Previous studies have suggested a link between atherosclerosis and osteoporosis [4, 5, 6, 7]. Tanko and Bagger recently reported that low BMD of the hip and atherosclerosis in post-menopausal women were linked by common risk factors and pathomechanisms [35]. The co-existence factors of osteoporosis and age-independent atherosclerotic calcification include oxidized lipids, leptin and osteoprotegerin [36]. Bone matrix proteins such as osteopontin [7], osteocalcin [6] and bone morphogenetic protein [37] have been found in atherosclerotic plaques. Regulators of bone resorption, such as vitamin D(38) and osteoprotegerin [39], are associated with vascular calcifications. Several clinical studies have shown that statin use is associated with increased BMD and reduced risk for fracture [9, 10, 11, 12]. More recently, LDL-receptor-related protein 5 has been found to be a key regulator of osteoblast proliferation and bone formation [40, 41]. The loss of function of LRP5 in both humans and mice led to decreased bone formation [42, 43]. These findings suggest that the processes of atherosclerosis and osteoporosis are related.

The mechanism governing the relationship between lipids and BMD is unclear. The following hypothesis has been proposed.
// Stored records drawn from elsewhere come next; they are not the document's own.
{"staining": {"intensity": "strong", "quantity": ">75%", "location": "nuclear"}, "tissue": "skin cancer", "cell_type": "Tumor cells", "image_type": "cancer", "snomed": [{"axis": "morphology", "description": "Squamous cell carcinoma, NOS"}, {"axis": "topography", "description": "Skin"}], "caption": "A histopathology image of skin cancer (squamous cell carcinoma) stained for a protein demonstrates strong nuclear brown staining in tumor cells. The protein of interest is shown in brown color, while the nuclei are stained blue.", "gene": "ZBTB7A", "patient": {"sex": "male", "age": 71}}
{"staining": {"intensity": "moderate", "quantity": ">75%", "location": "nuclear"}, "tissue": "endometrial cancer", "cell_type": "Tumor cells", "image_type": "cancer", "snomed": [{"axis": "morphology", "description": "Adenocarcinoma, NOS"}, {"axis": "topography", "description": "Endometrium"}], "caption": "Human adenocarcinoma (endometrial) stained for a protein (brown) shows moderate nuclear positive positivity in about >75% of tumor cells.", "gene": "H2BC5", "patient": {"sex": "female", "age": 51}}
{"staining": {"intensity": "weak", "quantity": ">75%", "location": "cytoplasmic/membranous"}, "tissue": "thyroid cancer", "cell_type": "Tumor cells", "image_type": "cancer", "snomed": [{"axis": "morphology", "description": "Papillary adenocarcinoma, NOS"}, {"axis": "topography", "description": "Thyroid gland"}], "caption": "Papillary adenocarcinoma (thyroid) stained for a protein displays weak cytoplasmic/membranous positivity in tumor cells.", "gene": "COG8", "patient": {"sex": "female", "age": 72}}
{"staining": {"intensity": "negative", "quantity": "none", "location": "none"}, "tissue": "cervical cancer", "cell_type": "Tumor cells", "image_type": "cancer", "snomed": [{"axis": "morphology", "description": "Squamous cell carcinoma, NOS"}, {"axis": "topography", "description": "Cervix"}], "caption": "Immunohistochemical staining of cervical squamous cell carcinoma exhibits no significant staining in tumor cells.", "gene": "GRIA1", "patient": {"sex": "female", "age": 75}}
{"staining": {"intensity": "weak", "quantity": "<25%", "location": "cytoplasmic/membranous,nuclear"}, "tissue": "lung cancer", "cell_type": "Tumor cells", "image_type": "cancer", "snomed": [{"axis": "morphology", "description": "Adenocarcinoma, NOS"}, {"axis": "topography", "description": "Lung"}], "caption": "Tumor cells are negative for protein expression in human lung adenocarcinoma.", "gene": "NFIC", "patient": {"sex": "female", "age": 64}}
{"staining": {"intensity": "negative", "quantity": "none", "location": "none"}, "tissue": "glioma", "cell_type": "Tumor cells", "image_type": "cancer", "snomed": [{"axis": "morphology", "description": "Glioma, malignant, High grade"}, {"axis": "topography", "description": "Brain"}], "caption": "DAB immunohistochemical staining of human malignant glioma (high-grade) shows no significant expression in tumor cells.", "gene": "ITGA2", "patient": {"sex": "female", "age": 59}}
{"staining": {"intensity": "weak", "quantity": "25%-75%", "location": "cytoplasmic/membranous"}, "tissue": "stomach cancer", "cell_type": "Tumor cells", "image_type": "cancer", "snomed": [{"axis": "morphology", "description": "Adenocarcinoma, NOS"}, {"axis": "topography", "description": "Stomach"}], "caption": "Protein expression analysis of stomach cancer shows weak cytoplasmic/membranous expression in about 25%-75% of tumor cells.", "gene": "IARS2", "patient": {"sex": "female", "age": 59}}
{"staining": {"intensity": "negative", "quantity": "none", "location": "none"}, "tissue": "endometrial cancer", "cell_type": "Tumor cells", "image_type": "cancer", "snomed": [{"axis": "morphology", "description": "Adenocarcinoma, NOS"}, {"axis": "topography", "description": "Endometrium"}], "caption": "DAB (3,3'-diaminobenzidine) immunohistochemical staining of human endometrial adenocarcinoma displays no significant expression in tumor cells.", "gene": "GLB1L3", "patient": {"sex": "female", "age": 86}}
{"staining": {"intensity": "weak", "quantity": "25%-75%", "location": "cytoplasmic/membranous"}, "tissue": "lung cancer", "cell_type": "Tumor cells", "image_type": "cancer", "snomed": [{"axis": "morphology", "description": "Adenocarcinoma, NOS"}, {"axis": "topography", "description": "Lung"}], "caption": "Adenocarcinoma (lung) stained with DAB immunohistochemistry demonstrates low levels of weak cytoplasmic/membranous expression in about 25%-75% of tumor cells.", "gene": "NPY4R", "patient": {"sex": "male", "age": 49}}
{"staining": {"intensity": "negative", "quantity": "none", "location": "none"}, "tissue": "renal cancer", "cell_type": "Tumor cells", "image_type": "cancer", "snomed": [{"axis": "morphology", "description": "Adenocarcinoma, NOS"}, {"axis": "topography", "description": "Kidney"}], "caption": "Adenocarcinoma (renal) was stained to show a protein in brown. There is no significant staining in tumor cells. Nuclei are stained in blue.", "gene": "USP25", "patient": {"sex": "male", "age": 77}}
Increased serum lipids and lipoproteins may lead to the progressive accumulation in the artery walls and the subendothelial matrix of bone vessels, where they undergo oxidation. Oxidized lipids not only promote inflammatory responses by artery wall cells that initiate the atherosclerotic lesion formation [44], but also inhibit the differentiation and mineralization of bone cells [27]. Although our study did not evaluate the levels of oxidized lipids directly, this mechanism may explain our finding that serum lipid levels, such as TC and LDL-C, are inversely related to BMD. The association showed skeletal site-specific differences in pre- and post-menopausal women. Consequently, our results also indirectly support an association between osteoporosis and atheroclerosis.

Our study is population-based and includes a relatively large sample size. Most previous studies dealing with the relationship between BMD and serum lipid content focused only on post-menopausal subjects, while relatively few studies have focused on comparing post-menopausal women with pre-menopausal women. However, in this type of cross-sectional study, it is difficult to determine directly differences in the effects of lipid levels on BMDs between pre- and post-menopausal women.

In conclusion, our data indicate an association between BMD and serum lipid levels. This relationship suggests skeletal site-specificity differences between pre- and post-menopausal women in terms of the effects of serum lipids on BMDs at various skeletal sites.